[WORKING DATA Boundary: Start]

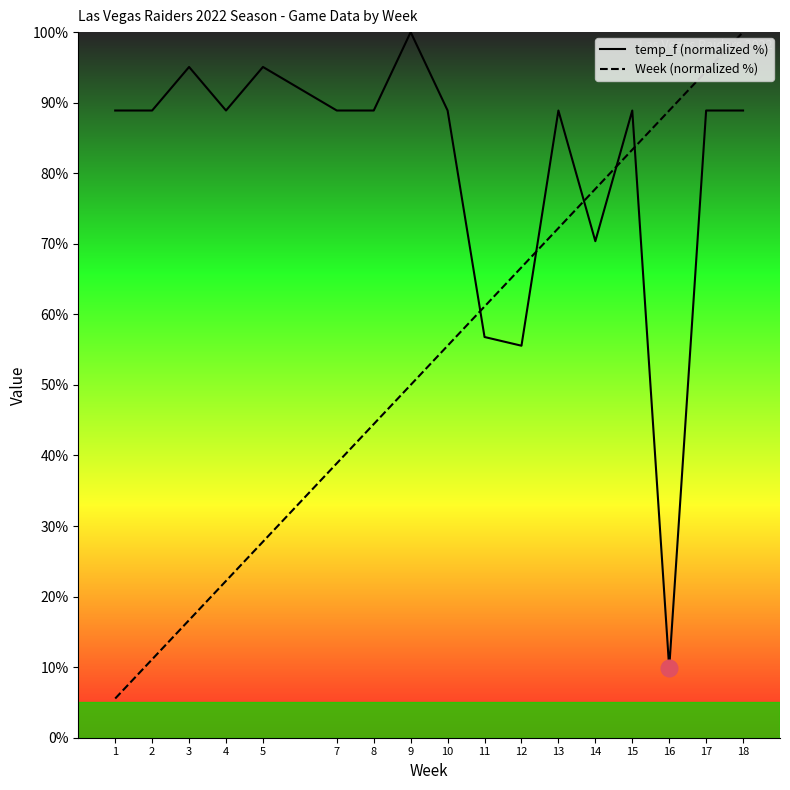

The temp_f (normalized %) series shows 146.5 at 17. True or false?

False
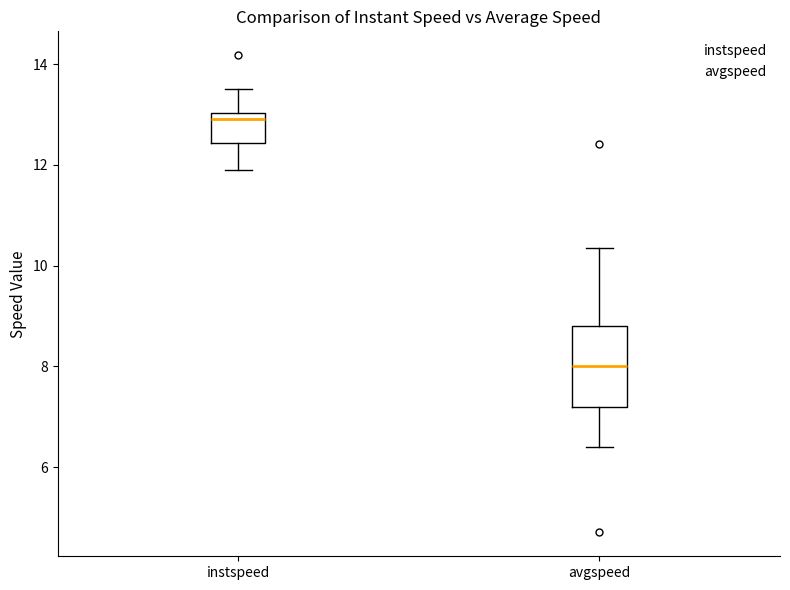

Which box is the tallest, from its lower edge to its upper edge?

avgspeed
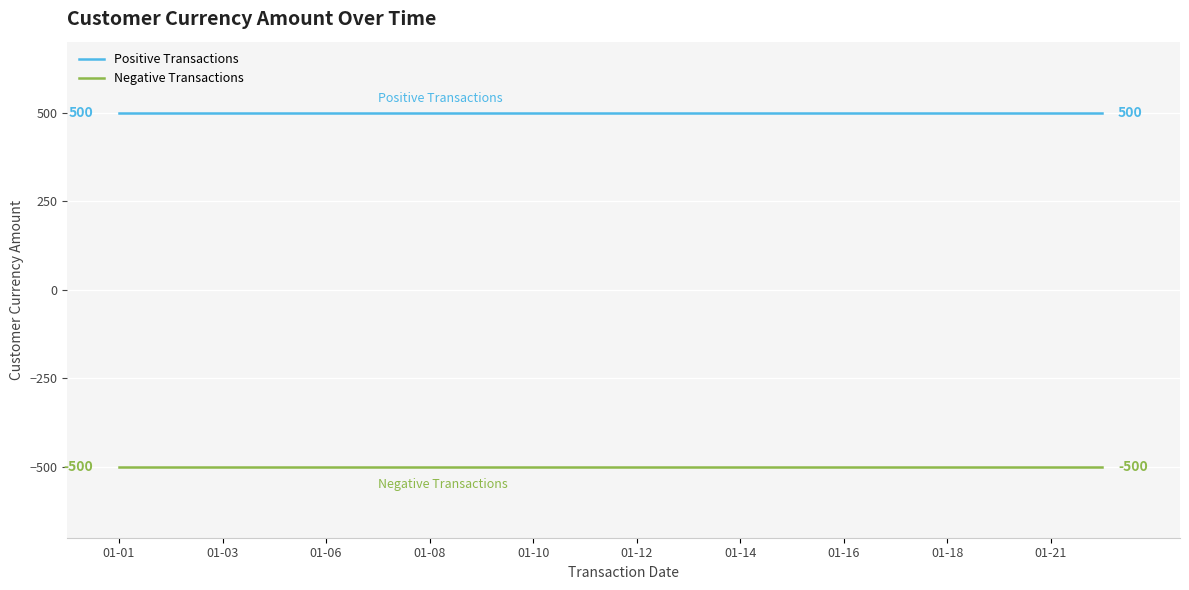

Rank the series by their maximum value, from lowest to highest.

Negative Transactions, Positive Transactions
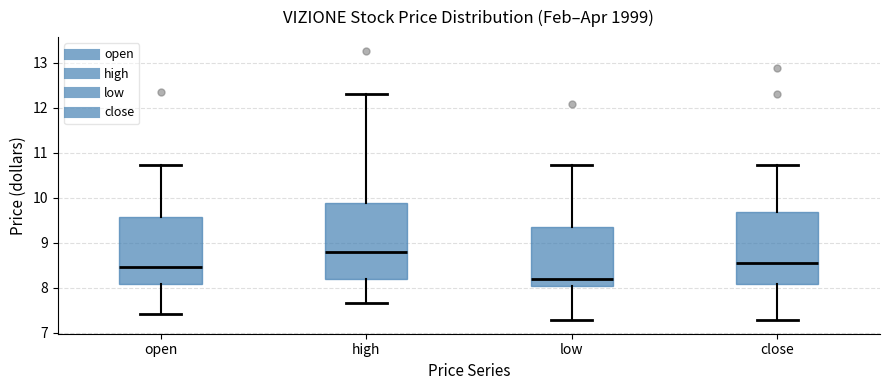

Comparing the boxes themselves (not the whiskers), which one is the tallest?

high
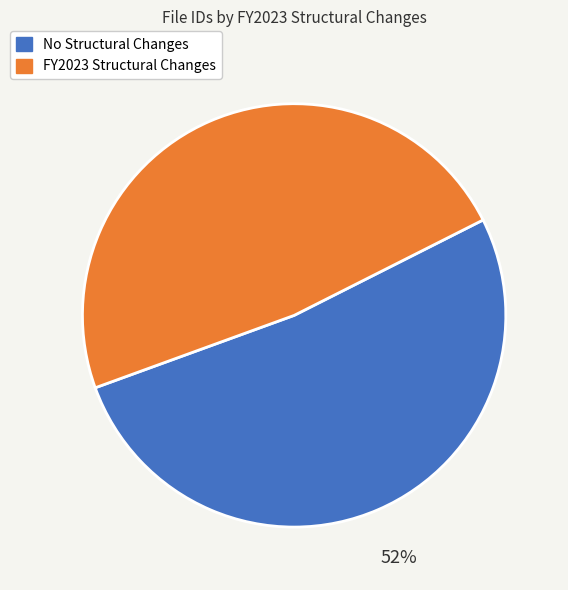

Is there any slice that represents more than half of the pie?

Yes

[WORKING DATA Boundary: End]

Copy the items above word for word, from the line containing "Which box is" down to the end of the items, and leave the pictures out.

§ SOLUTION TO THIS EXERCISE
Which box is the tallest, from its lower edge to its upper edge?

avgspeed

Rank the series by their maximum value, from lowest to highest.

Negative Transactions, Positive Transactions

Comparing the boxes themselves (not the whiskers), which one is the tallest?

high

Is there any slice that represents more than half of the pie?

Yes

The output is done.